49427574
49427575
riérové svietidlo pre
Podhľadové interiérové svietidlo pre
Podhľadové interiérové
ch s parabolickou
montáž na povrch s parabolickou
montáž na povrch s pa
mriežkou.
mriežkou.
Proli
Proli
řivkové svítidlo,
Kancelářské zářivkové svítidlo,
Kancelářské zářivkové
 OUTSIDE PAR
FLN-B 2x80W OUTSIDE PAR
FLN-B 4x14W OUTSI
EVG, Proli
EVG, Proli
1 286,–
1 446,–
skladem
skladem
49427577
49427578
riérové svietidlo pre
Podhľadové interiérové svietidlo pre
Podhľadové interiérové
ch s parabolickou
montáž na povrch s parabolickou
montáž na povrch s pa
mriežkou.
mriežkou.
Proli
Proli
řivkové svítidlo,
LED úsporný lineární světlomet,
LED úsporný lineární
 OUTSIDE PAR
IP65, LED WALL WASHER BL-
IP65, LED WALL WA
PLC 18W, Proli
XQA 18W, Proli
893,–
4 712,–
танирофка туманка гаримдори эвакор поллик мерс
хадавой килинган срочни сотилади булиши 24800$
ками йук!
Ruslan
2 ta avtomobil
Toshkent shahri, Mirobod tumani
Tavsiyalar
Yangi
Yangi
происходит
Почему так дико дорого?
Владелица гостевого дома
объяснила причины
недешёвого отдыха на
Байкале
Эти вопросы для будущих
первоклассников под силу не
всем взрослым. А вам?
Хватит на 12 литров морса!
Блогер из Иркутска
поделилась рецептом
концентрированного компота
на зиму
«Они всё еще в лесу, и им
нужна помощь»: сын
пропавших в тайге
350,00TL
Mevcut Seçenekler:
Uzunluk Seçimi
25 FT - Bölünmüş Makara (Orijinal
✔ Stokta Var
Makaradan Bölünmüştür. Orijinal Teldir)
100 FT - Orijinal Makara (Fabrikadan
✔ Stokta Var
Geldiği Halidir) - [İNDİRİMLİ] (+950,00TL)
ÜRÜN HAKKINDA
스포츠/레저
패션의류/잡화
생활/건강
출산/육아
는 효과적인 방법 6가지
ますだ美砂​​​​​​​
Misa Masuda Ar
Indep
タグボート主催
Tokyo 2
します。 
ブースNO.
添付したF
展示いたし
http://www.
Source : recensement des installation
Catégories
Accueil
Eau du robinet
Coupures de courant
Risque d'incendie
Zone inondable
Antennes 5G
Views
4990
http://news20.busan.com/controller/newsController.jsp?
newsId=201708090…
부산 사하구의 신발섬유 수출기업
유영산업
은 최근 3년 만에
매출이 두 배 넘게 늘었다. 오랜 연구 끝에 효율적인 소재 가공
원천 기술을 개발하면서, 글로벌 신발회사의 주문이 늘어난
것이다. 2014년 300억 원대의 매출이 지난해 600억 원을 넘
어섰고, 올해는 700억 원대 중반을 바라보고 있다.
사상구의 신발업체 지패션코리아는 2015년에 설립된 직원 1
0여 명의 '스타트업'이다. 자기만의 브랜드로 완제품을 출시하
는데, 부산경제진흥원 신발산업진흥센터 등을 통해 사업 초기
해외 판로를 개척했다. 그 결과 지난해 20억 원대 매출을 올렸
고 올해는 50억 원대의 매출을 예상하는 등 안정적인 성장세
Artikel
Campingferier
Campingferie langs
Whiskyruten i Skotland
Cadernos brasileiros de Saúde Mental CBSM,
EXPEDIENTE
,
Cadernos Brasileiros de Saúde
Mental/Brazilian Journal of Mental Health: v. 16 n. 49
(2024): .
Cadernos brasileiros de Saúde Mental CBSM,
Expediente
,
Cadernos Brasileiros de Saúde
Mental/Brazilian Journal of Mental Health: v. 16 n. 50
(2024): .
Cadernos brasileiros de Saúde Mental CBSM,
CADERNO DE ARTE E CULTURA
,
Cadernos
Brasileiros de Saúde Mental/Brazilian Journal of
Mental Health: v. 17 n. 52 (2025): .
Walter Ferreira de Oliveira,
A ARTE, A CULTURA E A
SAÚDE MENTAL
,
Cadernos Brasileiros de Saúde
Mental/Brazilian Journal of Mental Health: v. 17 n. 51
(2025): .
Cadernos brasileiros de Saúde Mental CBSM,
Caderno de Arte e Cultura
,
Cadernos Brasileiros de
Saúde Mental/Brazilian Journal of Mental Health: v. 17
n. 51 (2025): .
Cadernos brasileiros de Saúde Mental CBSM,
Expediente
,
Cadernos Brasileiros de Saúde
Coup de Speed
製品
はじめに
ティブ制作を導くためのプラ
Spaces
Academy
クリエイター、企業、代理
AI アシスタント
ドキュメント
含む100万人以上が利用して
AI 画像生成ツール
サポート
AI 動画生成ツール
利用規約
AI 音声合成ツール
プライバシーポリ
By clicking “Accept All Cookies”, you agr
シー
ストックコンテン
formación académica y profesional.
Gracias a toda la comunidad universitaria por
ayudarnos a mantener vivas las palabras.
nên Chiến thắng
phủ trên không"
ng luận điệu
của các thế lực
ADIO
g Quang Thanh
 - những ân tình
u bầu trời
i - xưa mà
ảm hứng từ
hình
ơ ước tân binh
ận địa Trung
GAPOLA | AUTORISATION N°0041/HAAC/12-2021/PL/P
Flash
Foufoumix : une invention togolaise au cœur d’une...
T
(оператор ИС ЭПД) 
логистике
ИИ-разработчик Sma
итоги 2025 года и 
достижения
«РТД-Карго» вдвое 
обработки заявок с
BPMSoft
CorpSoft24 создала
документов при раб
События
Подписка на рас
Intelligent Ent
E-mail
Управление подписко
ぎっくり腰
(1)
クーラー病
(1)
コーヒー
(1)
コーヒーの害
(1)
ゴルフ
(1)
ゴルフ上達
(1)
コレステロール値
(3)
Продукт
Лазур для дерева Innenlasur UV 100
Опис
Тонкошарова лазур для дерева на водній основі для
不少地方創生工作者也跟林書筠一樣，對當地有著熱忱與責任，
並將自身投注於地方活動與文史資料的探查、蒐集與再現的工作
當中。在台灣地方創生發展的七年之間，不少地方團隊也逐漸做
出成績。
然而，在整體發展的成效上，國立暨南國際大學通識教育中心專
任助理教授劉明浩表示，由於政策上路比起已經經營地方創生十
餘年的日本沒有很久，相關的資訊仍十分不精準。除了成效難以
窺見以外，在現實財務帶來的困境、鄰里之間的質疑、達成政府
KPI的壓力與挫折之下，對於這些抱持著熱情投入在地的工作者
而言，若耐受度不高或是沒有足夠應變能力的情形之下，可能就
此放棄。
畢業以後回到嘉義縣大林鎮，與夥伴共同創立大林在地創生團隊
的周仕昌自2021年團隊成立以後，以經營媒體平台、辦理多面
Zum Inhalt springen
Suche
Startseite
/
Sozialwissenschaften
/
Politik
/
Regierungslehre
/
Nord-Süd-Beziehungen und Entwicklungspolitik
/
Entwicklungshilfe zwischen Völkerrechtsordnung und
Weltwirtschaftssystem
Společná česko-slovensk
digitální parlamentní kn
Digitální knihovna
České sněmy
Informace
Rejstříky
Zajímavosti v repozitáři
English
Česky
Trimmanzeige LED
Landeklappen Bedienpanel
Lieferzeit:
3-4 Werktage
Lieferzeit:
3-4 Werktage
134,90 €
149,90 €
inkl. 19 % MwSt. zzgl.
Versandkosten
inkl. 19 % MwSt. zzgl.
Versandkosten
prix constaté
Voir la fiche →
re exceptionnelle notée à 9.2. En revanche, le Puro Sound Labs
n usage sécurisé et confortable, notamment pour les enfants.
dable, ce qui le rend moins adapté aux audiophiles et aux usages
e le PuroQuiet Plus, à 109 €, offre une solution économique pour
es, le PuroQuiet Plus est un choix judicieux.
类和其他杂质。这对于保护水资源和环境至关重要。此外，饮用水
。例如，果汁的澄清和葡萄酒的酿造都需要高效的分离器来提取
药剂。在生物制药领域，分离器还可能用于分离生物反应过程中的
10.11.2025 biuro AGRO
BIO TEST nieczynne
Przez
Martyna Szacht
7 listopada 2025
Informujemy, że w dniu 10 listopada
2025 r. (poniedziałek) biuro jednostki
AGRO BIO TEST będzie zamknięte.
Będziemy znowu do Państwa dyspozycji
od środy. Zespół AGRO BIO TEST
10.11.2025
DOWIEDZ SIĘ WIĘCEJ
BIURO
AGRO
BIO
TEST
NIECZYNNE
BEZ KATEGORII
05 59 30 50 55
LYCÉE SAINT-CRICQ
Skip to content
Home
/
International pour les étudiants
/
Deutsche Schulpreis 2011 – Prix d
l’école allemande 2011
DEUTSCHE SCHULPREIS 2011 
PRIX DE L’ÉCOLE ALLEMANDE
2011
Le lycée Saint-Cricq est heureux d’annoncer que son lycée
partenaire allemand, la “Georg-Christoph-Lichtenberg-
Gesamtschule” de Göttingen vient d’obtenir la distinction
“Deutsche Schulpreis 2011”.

# # # # # # #

### DIRECTIONS FOR THIS TASK
If a line above holds the word "http", copy it.

### TASK ANSWER
http://www.
http://news20.busan.com/controller/newsController.jsp?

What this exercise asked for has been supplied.